*** Excerpt Section Begins ***

Let $P = p_1\ p_2\ p_3\ \ldots\ p_n$ and $Q = q_1\ q_2\ q_3\ \ldots\ q_m$ be the two strings for which we want to find the LCS.

Let $\LCS(P,Q)$ be the length of the longest common subsequence of $P$ and $Q$.

As with any dyanmic programming problem, we need to define $\mathbf{\mathbf{LCS}(P,Q)}$ in terms of smaller subproblems that can be evaluated recursively.

Let's consider smaller subproblems in which we remove the last character, $p_n$, from $P$ and/or remove the last character, $q_m$, from $Q$.

Then there are four situations:

The easiest situation occurs when the last characters are identical. Then we can use that character as the last character in the LCS, and append it to the LCS of the preceding characters in $P$ and $Q$. In this case, $$\LCS( p_1 \ldots p_n, q_1 \ldots q_m ) = 1 + \LCS( p_1 \ldots p_{n-1}, q_1 \ldots q_{m-1} ) .$$

Otherwise, the last characters are not identical:

Perhaps $p_n$ is in the LCS and $q_m$ is not. Then $$\LCS( p_1 \ldots p_n, q_1 \ldots q_m ) = \LCS( p_1 \ldots p_n, q_1 \ldots q_{m-1} ) .$$
Perhaps $q_m$ is in the LCS and $p_n$ is not. Then $$\LCS( p_1 \ldots p_n, q_1 \ldots q_m ) = \LCS( p_1 \ldots p_{n-1}, q_1 \ldots q_m ) .$$
Perhaps neither of $p_n$ and $q_m$ is in the LCS. Then $$\LCS( p_1 \ldots p_n, q_1 \ldots q_m ) = \LCS( p_1 \ldots p_{n-1}, q_1 \ldots q_{m-1} ) .$$

For the latter three cases, we don't know which is the maximum, so we have to evaluate all three and pick the maximum.

*** Excerpt Section Ends ***
*** Data extracts Section Begins ***

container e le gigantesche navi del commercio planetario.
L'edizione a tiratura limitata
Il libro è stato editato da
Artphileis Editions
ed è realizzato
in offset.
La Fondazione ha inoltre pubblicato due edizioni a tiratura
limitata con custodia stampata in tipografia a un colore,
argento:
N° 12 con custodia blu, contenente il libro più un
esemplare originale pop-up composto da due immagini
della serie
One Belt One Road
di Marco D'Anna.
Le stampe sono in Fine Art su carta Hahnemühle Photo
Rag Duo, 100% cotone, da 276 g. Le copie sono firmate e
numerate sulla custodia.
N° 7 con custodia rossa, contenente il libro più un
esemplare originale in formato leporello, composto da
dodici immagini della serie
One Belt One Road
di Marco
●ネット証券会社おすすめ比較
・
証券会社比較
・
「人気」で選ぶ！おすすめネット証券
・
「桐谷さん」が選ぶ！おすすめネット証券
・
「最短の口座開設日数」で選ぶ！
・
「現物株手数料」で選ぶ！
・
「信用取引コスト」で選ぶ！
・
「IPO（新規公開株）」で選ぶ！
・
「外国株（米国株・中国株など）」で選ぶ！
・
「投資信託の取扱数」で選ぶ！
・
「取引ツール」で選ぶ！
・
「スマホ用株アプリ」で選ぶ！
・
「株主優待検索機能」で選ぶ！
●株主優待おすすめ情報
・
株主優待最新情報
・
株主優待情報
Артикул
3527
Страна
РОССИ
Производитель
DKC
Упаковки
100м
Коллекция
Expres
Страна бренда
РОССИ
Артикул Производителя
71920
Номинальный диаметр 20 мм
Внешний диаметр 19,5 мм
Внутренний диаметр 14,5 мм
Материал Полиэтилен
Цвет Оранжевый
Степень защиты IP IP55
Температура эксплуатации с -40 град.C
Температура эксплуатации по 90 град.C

*** Data extracts Section Ends ***

**Exercise set:**
**a)** Check each of the following statements against the excerpt on longest common subsequences. For each, answer yes or no and quote the deciding words of the excerpt.
(i) When the last characters of the two strings are identical, that character can be appended to the LCS of the preceding characters.
(ii) The excerpt lists three situations in total.
(iii) When the last characters differ, all three cases must be evaluated and the maximum chosen.
**b)** Locate every line in the entries that contains the string "tiratura", and copy each of those lines. Case counts.

**Results by task:**
**a)**
(i) Yes: "append it to the LCS of the preceding characters"
(ii) No: "Then there are four situations:"
(iii) Yes: "we have to evaluate all three and pick the maximum"

**b)**
L'edizione a tiratura limitata
La Fondazione ha inoltre pubblicato due edizioni a tiratura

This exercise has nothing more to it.